There's also http://www.28.io (totally ungooglable name, btw. Also know as "28msec").

http://www.28.io/documentation/latest/data-sources/

Not really comparable to Parse, even though they call it "Virtual Databases". Sure, you can query everything, but what about updates?

EDIT: Looks like they have updates, but I couldn't find whether they support similar uniform interface to updates as they have for queries (ideally XQuery Update Facility).

http://www.28.io/documentation/latest/modules/connectors


I was hoping for an insider leak...


We replaced the misleading and linkbait title with a representative sentence from the article.

Submitters: the HN guidelines ask you not to use the original title of a post when it is misleading or linkbait.

https://news.ycombinator.com/newsguidelines.html


> Large mobile app developers such as mobile gaming companies mostly shunned its service, building in house custom solutions instead. Small to medium sized developers embraced its service, but had a much smaller propensity to spend.

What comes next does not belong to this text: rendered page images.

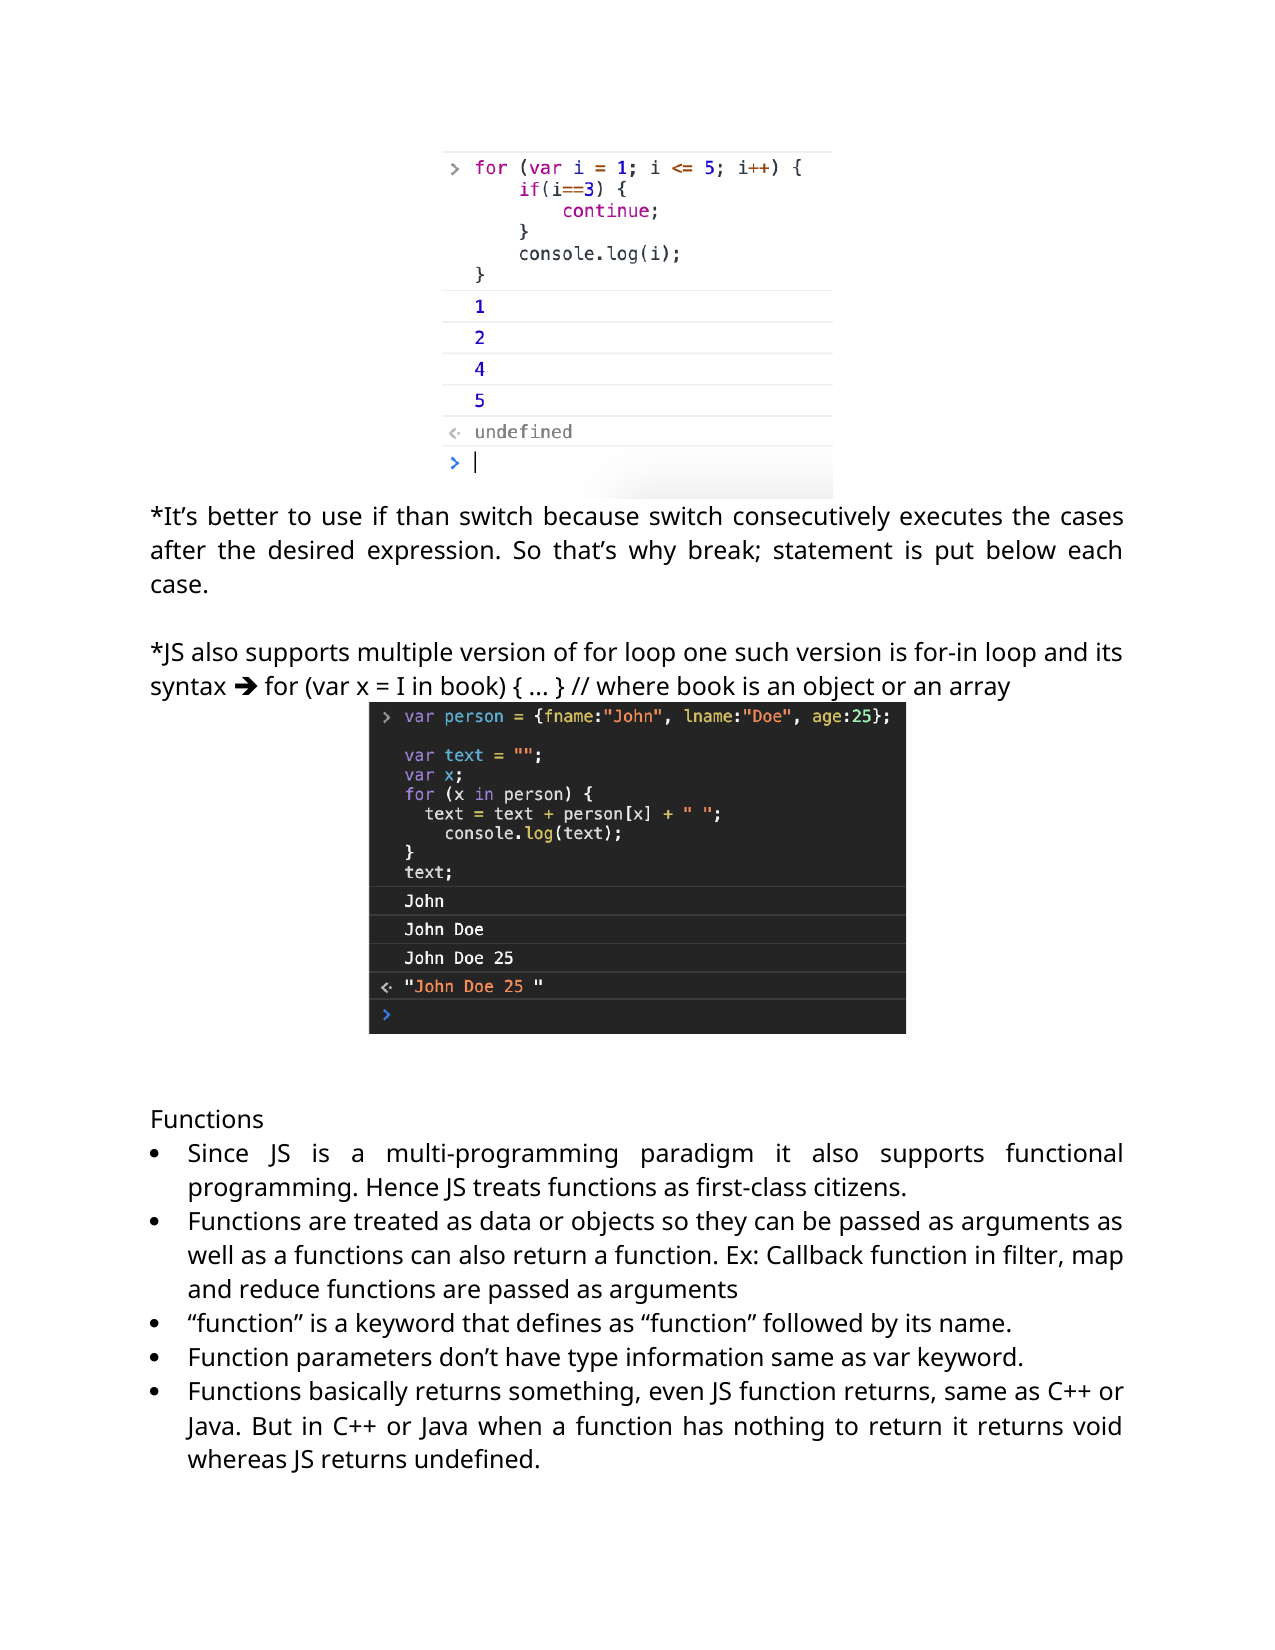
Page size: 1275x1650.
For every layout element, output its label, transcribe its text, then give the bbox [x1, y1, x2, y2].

list “function” is a keyword that defines as “function” followed by its name. [150, 1306, 1125, 1340]
picture [368, 702, 907, 1034]
text Functions [150, 1102, 1125, 1136]
list Functions are treated as data or objects so they can be passed as arguments as well as a functions can also return a function. Ex: Callback function in filter, map and reduce functions are passed as arguments [150, 1204, 1125, 1306]
text *JS also supports multiple version of for loop one such version is for-in loop and its syntax for (var x = I in book) { ... } // where book is an object or an array [150, 634, 1125, 703]
list Since JS is a multi-programming paradigm it also supports functional programming. Hence JS treats functions as first-class citizens. [150, 1136, 1125, 1204]
list Function parameters don’t have type information same as var keyword. [150, 1340, 1125, 1374]
list Functions basically returns something, even JS function returns, same as C++ or Java. But in C++ or Java when a function has nothing to return it returns void whereas JS returns undefined. [150, 1374, 1125, 1476]
picture [442, 150, 833, 499]
text *It’s better to use if than switch because switch consecutively executes the cases after the desired expression. So that’s why break; statement is put below each case. [150, 498, 1125, 601]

As a developer, I want the platform I choose to rely on to be reliable and unlikely to shut down. I also don't want to spend a lot of money on it. Hmm. Hmmmmmm.


I still see a big market for a more powerful Parse. I think the whole "infrastructure as a service" is now commodity and wouldn't be a good competitive advantage, but the software orchestrating all the sys admin stuff on top of any IoT would be of tremendous value. The perfect solution would connect all the great open-source building blocks into one "Good Enough Way". I would totally pay for that, but I don't see how that service would stop copycats. In a way, this is what Meteor is trying to get to. Embrace open-source but deal and charge for the hard parts that nobody else is solving.

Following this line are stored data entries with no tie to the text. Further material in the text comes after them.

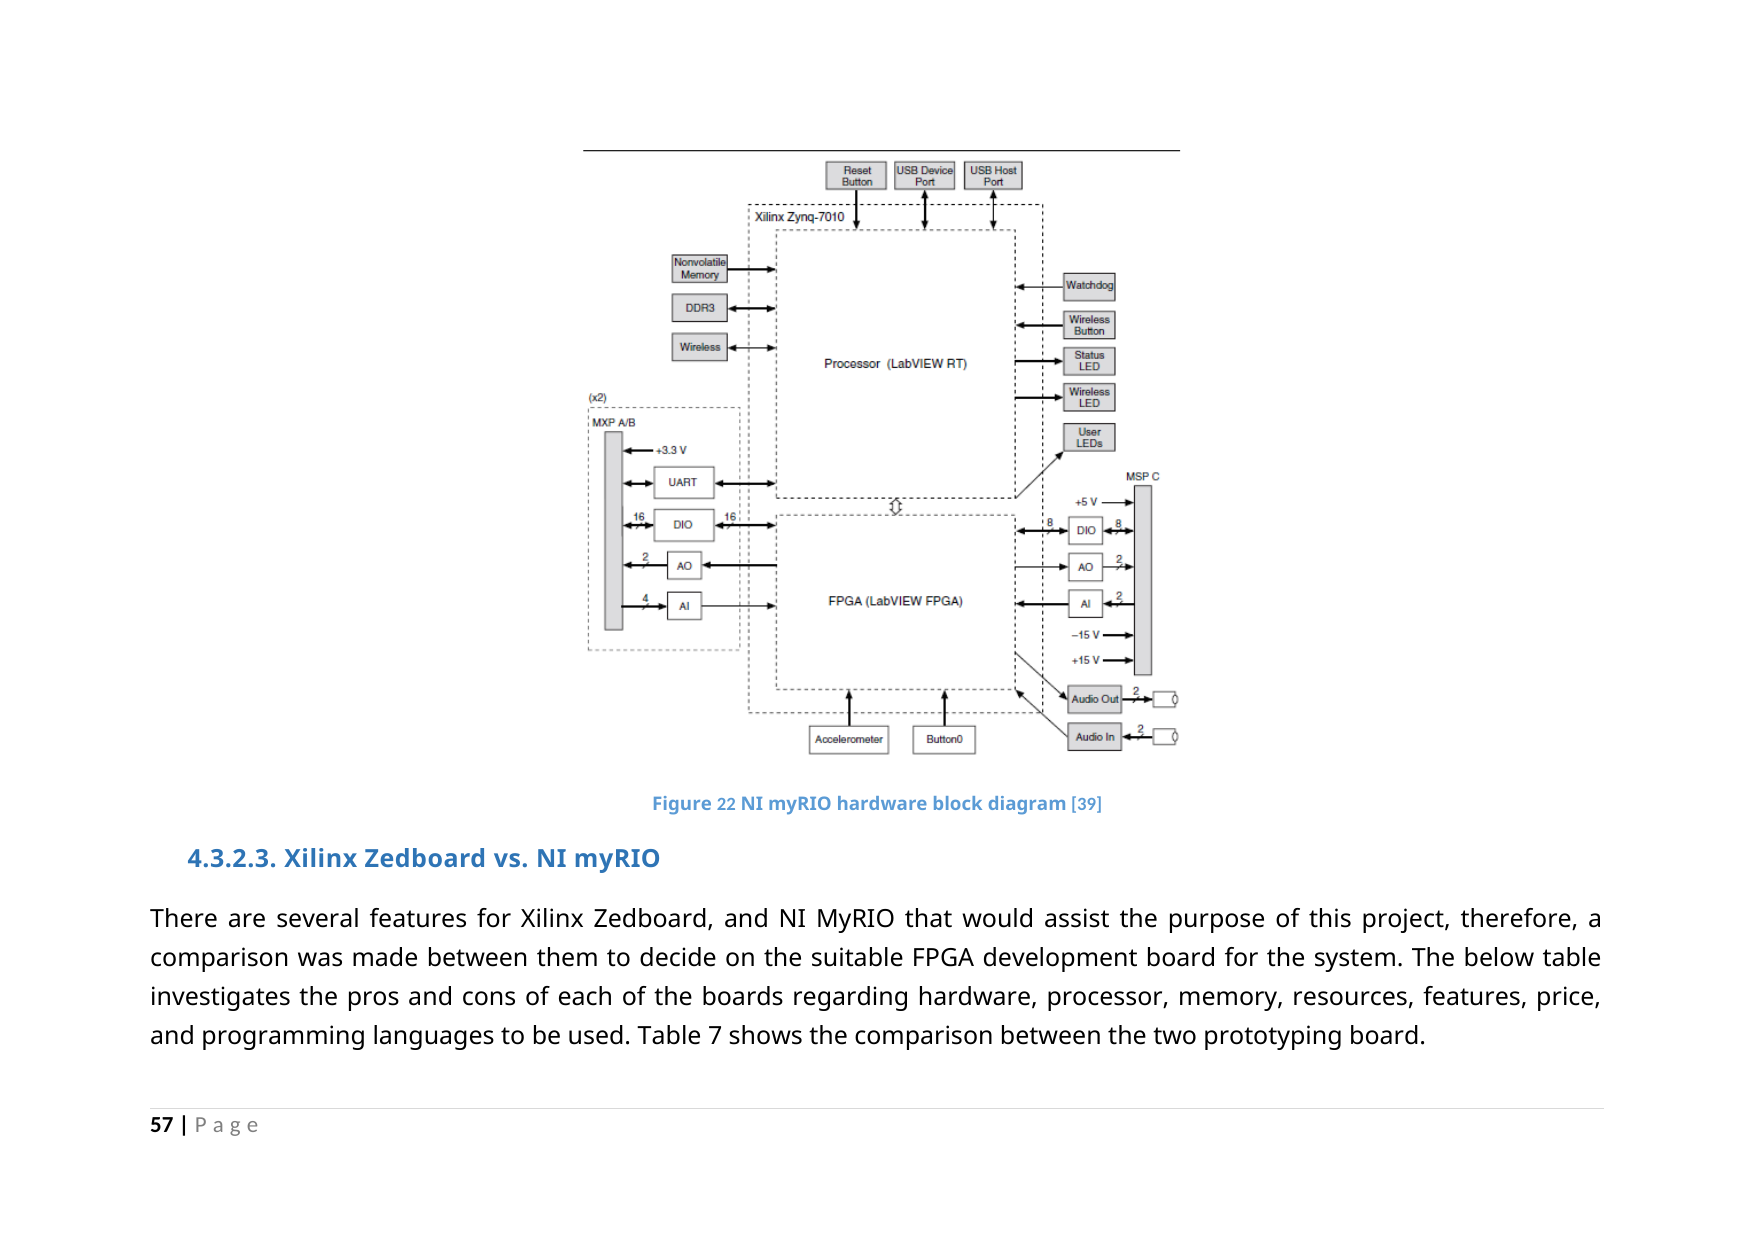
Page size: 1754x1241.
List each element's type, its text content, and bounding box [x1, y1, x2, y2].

text Figure 22 NI myRIO hardware block diagram [150, 791, 1604, 816]
text There are several features for Xilinx Zedboard, and NI MyRIO that would assist the purpose of this project, therefore, a comparison was made between them to decide on the suitable FPGA development board for the system. The below table investigates the pros and cons of each of the boards regarding hardware, processor, memory, resources, features, price, and programming languages to be used. Table 7 shows the comparison between the two prototyping board. [150, 900, 1604, 1052]
subtitle 4.3.2.3. Xilinx Zedboard vs. NI myRIO [187, 841, 1604, 875]
picture [573, 150, 1180, 766]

Ideally, there would be a generalized way to build scalable applications. Similarly to how mostly everyone got behind React, it would be great to have mostly everyone behind such a project. I'm sure it will happen, but I'm not sure when it will. Right now there are hundreds of new libraries in the JS ecosystem, but there are some clear converging trends. I think new languages and libraries will always exist and be welcome, but it'd be great to have one standard way based on years of experience. Similar to how other industries stabilized (i.e. building bridge). I feel we'll be able to move so much faster when we get to that point. Now, every programmer is reinventing the wheel and keep doing the same mistakes that other programmers elsewhere are doing.


Outsourcing functionality or work makes a lot of sense for things that aren't core to your business. If you're building a web or mobile app, backend services should be core to your business.

It's a very different thing to write a web application or web services that can run on many hosting platforms than to give responsibility for your entire backend to a service provider.


How is Slack not also a house of cards like Parse?


Slack is (or should not be) mission critical. If Slack shuts down, you can still communicate with your team through email, SMS, or any other alternative. Your product will remain in operation even if Slack dies.


Slack is not mission critical, you mean.


Oh noes, slack is down we can't deploy :(


Slack changes a decent amount of money for access to their platform.


Slack is gaining a lot of momentum in the enterprise space as a collaboration platform. Considering that they are basically a supercharged IRC, I'd say that's pretty nifty. I don't see them shutting down any time soon.


Wow, talk about another ad disguised as an article. Damn South Park was right!


Interesting thought. In fact when I looked at the market of mBaaS, it is interesting that most major competitors after Parse target the Entreprise market, that echo with your 2nd checkbox.


They bought parse at a time when Facebook was struggling to do mobile right. Parse had the talent. That was my initial thought when the acquisition went down.


Does anyone know if there is a list of the 60,000 apps that relied on Parse? I'm just curious.


Google this: site:parseapp.com

Thanks for the idea, might have to contact some of them about my Parse replacement platform!